-- TASK ITEM --
Drop the pictures, then extract the listing word for word.

-- SUPPLIED MATERIAL --
- Opening Delimiter -

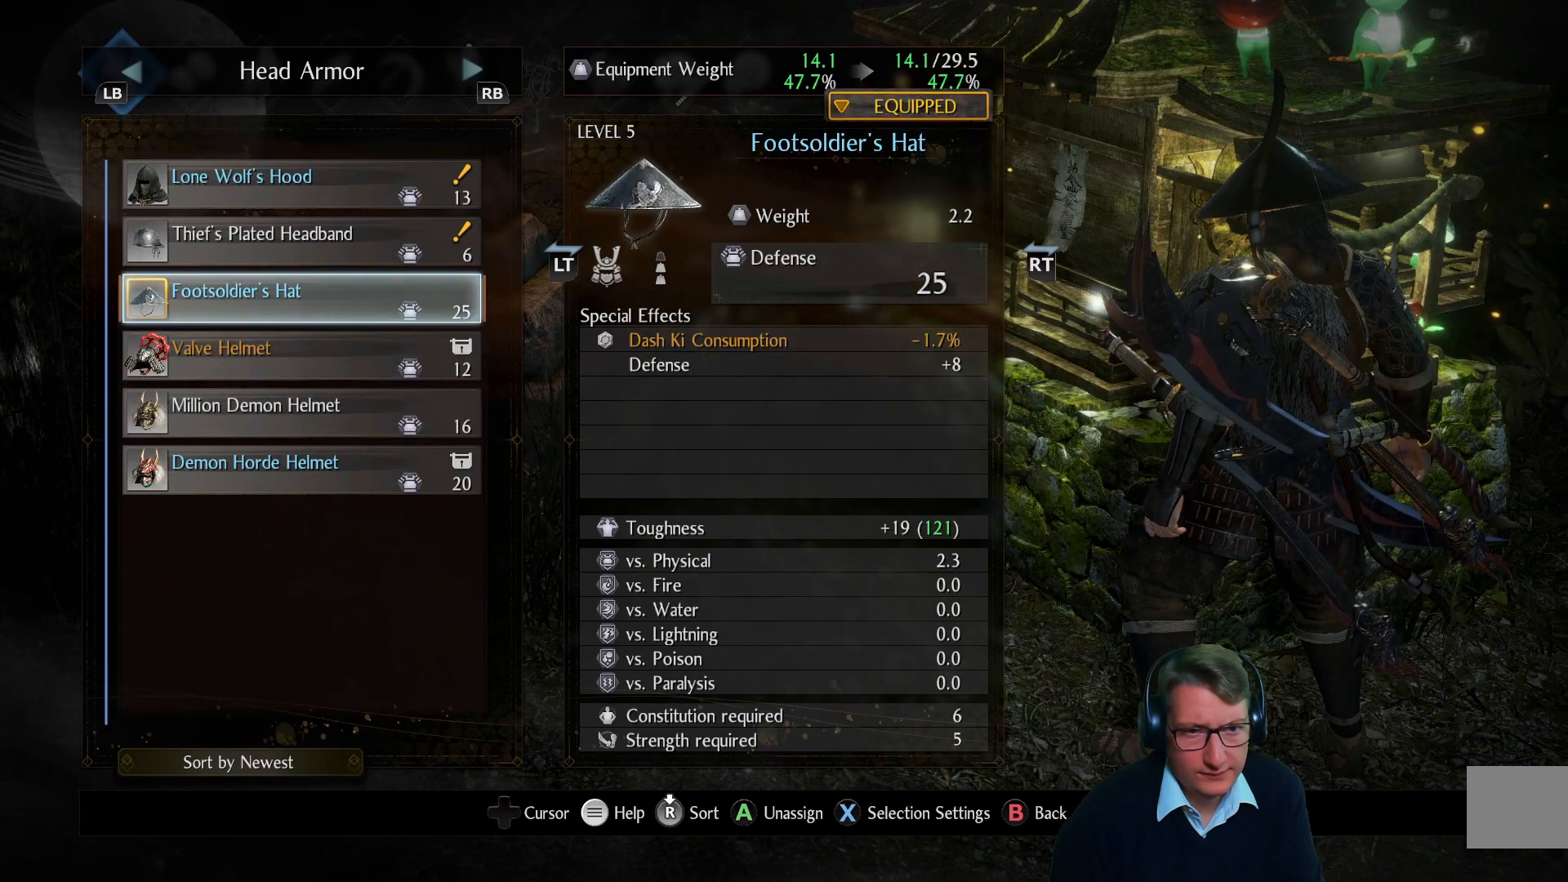
{"buttons": [], "left_stick": "center", "right_stick": "center", "events": [[150, "DPAD_UP", "down"], [300, "DPAD_UP", "up"]]}
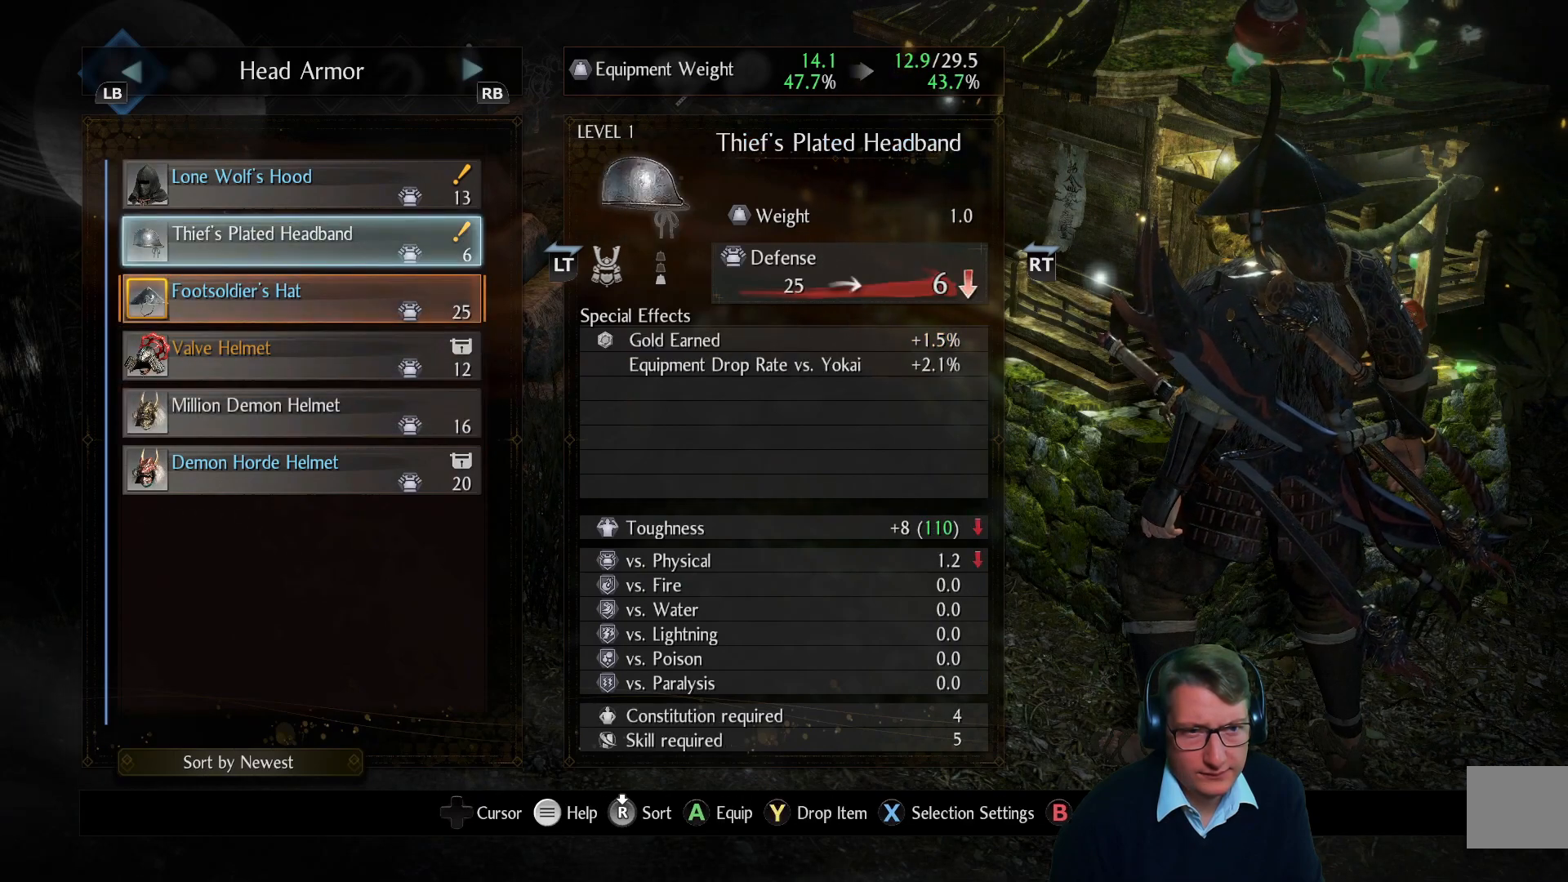
{"buttons": [], "left_stick": "center", "right_stick": "center", "events": [[150, "DPAD_UP", "down"], [267, "DPAD_UP", "up"]]}
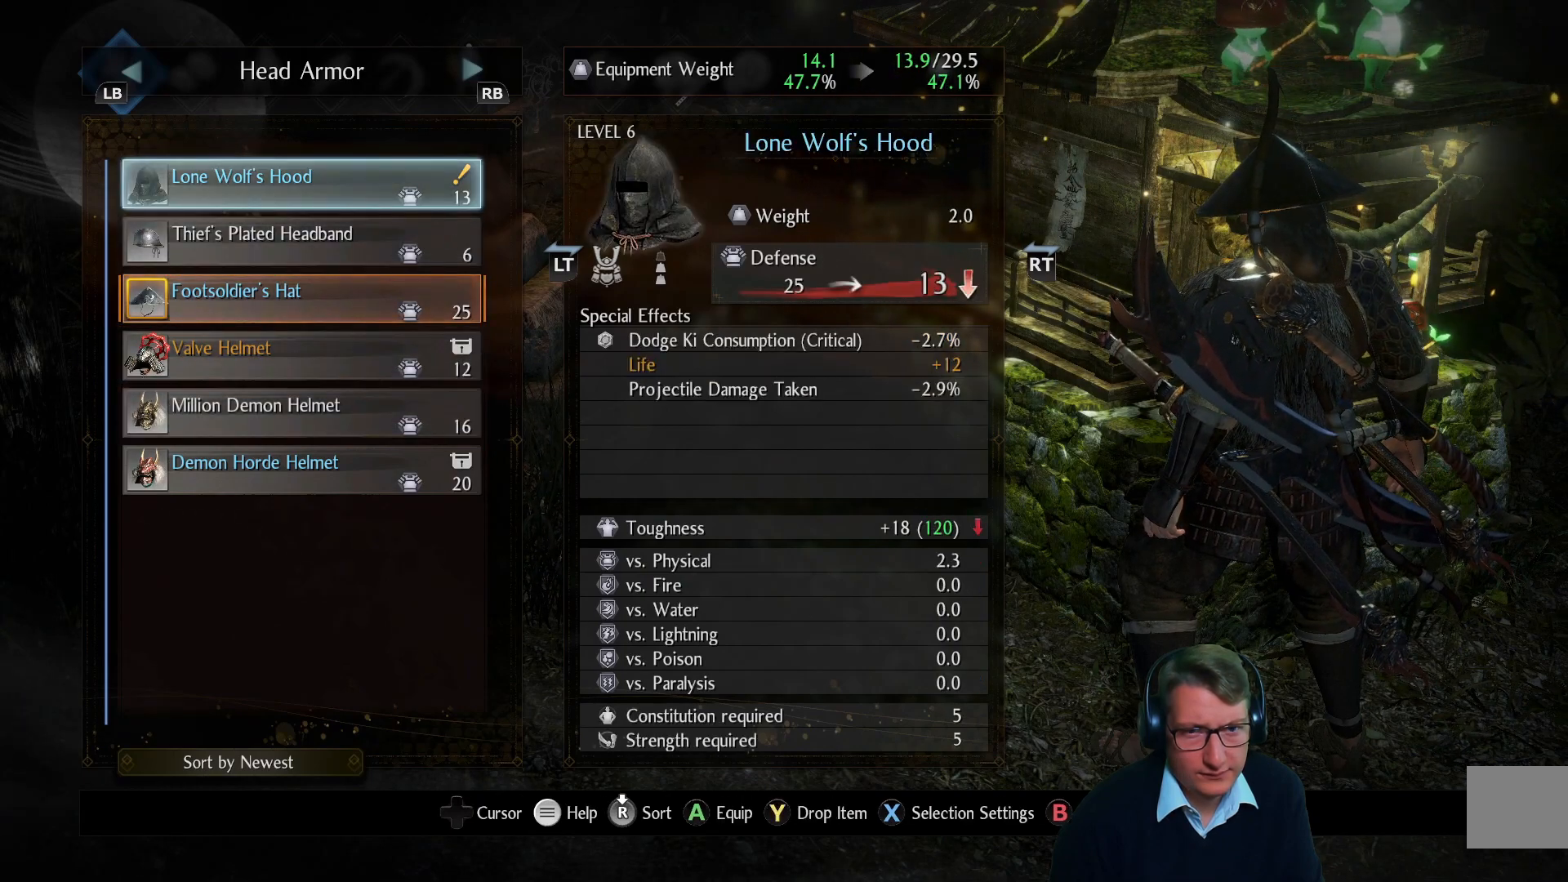
{"buttons": ["DPAD_UP"], "left_stick": "center", "right_stick": "center", "events": [[150, "DPAD_DOWN", "down"], [234, "DPAD_DOWN", "up"], [467, "DPAD_UP", "down"]]}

- Closing Delimiter -

-- SOLUTION FOR THIS EXERCISE --
{"buttons": [], "left_stick": "center", "right_stick": "center", "events": [[150, "DPAD_UP", "down"], [300, "DPAD_UP", "up"]]}
{"buttons": [], "left_stick": "center", "right_stick": "center", "events": [[150, "DPAD_UP", "down"], [267, "DPAD_UP", "up"]]}
{"buttons": ["DPAD_UP"], "left_stick": "center", "right_stick": "center", "events": [[150, "DPAD_DOWN", "down"], [234, "DPAD_DOWN", "up"], [467, "DPAD_UP", "down"]]}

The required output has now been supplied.